» **WHAT THE TASK ASKS**:
Would you please copy all of the data exactly, skipping the images?

** RECORDS SHOWN follows **

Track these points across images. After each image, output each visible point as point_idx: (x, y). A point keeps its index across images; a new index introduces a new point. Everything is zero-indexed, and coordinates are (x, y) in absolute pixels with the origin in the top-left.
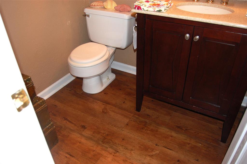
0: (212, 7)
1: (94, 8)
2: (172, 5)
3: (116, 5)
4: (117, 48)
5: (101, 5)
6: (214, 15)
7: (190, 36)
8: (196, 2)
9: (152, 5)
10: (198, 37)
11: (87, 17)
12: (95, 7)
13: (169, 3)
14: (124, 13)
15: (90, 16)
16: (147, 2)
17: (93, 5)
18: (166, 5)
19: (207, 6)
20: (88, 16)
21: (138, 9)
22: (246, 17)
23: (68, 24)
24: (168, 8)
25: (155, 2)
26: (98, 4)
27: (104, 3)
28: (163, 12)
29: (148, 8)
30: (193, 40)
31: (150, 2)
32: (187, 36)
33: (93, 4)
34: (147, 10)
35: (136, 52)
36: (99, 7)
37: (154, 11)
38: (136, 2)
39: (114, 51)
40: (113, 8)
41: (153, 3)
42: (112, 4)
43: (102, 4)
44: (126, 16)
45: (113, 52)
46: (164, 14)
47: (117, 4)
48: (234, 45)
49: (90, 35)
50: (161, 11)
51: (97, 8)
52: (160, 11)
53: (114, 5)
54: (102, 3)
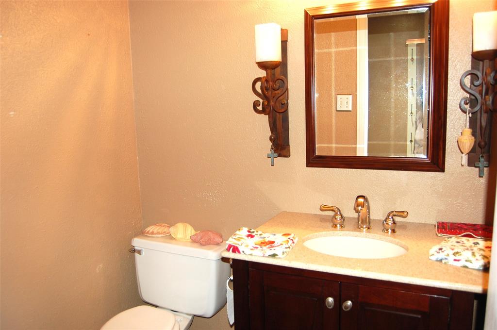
0: (369, 238)
1: (149, 239)
2: (295, 241)
3: (194, 233)
4: (195, 316)
5: (165, 232)
6: (374, 259)
7: (335, 301)
8: (339, 231)
9: (260, 242)
10: (349, 303)
11: (137, 255)
12: (154, 236)
13: (289, 239)
14: (209, 249)
15: (143, 253)
16: (250, 237)
17: (149, 231)
18: (284, 243)
19: (360, 237)
20: (140, 252)
21: (234, 251)
22: (430, 261)
23: (98, 271)
24: (288, 249)
25: (264, 235)
26: (159, 231)
27: (170, 229)
28: (280, 258)
29: (252, 251)
30: (343, 309)
31: (256, 236)
32: (328, 302)
33: (150, 229)
34: (251, 255)
35: (233, 327)
36: (160, 235)
37: (263, 256)
38: (230, 239)
39: (189, 323)
40: (188, 237)
41: (261, 238)
42: (185, 231)
43: (166, 230)
44: (212, 255)
45: (188, 325)
46: (283, 261)
47: (195, 230)
48: (420, 317)
49: (142, 291)
50: (277, 255)
51: (158, 237)
52: (274, 256)
53: (190, 231)
54: (167, 228)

** End of RECORDS SHOWN **

» **SOLUTION**:
Track these points across images. After each image, output each visible point as point_idx: (x, y). A point keeps its index across images; a new index introduces a new point. Everything is zero-indexed, and coordinates are (x, y) in absolute pixels with the origin in the top-left.
0: (212, 7)
1: (94, 8)
2: (172, 5)
3: (116, 5)
4: (117, 48)
5: (101, 5)
6: (214, 15)
7: (190, 36)
8: (196, 2)
9: (152, 5)
10: (198, 37)
11: (87, 17)
12: (95, 7)
13: (169, 3)
14: (124, 13)
15: (90, 16)
16: (147, 2)
17: (93, 5)
18: (166, 5)
19: (207, 6)
20: (88, 16)
21: (138, 9)
22: (246, 17)
23: (68, 24)
24: (168, 8)
25: (155, 2)
26: (98, 4)
27: (104, 3)
28: (163, 12)
29: (148, 8)
30: (193, 40)
31: (150, 2)
32: (187, 36)
33: (93, 4)
34: (147, 10)
35: (136, 52)
36: (99, 7)
37: (154, 11)
38: (136, 2)
39: (114, 51)
40: (113, 8)
41: (153, 3)
42: (112, 4)
43: (102, 4)
44: (126, 16)
45: (113, 52)
46: (164, 14)
47: (117, 4)
48: (234, 45)
49: (90, 35)
50: (161, 11)
51: (97, 8)
52: (160, 11)
53: (114, 5)
54: (102, 3)
0: (369, 238)
1: (149, 239)
2: (295, 241)
3: (194, 233)
4: (195, 316)
5: (165, 232)
6: (374, 259)
7: (335, 301)
8: (339, 231)
9: (260, 242)
10: (349, 303)
11: (137, 255)
12: (154, 236)
13: (289, 239)
14: (209, 249)
15: (143, 253)
16: (250, 237)
17: (149, 231)
18: (284, 243)
19: (360, 237)
20: (140, 252)
21: (234, 251)
22: (430, 261)
23: (98, 271)
24: (288, 249)
25: (264, 235)
26: (159, 231)
27: (170, 229)
28: (280, 258)
29: (252, 251)
30: (343, 309)
31: (256, 236)
32: (328, 302)
33: (150, 229)
34: (251, 255)
35: (233, 327)
36: (160, 235)
37: (263, 256)
38: (230, 239)
39: (189, 323)
40: (188, 237)
41: (261, 238)
42: (185, 231)
43: (166, 230)
44: (212, 255)
45: (188, 325)
46: (283, 261)
47: (195, 230)
48: (420, 317)
49: (142, 291)
50: (277, 255)
51: (158, 237)
52: (274, 256)
53: (190, 231)
54: (167, 228)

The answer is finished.